What to produce:
Copy every line below exactly.

Saved entries:

##############################

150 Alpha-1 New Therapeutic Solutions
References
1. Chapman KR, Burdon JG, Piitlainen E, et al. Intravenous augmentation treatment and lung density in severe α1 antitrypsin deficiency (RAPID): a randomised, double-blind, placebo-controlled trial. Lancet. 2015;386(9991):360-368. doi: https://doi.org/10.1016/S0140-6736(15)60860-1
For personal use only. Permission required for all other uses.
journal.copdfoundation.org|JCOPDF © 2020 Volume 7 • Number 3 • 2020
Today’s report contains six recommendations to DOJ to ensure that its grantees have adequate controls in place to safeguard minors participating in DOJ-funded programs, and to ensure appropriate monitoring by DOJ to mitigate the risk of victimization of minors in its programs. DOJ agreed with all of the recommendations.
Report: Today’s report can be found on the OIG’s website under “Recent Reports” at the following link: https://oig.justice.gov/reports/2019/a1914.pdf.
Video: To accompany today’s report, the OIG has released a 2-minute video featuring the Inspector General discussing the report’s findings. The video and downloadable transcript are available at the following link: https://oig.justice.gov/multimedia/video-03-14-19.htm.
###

##############################

Expected answer:
150 Alpha-1 New Therapeutic Solutions
References
1. Chapman KR, Burdon JG, Piitlainen E, et al. Intravenous augmentation treatment and lung density in severe α1 antitrypsin deficiency (RAPID): a randomised, double-blind, placebo-controlled trial. Lancet. 2015;386(9991):360-368. doi: https://doi.org/10.1016/S0140-6736(15)60860-1
For personal use only. Permission required for all other uses.
journal.copdfoundation.org|JCOPDF © 2020 Volume 7 • Number 3 • 2020
Today’s report contains six recommendations to DOJ to ensure that its grantees have adequate controls in place to safeguard minors participating in DOJ-funded programs, and to ensure appropriate monitoring by DOJ to mitigate the risk of victimization of minors in its programs. DOJ agreed with all of the recommendations.
Report: Today’s report can be found on the OIG’s website under “Recent Reports” at the following link: https://oig.justice.gov/reports/2019/a1914.pdf.
Video: To accompany today’s report, the OIG has released a 2-minute video featuring the Inspector General discussing the report’s findings. The video and downloadable transcript are available at the following link: https://oig.justice.gov/multimedia/video-03-14-19.htm.
###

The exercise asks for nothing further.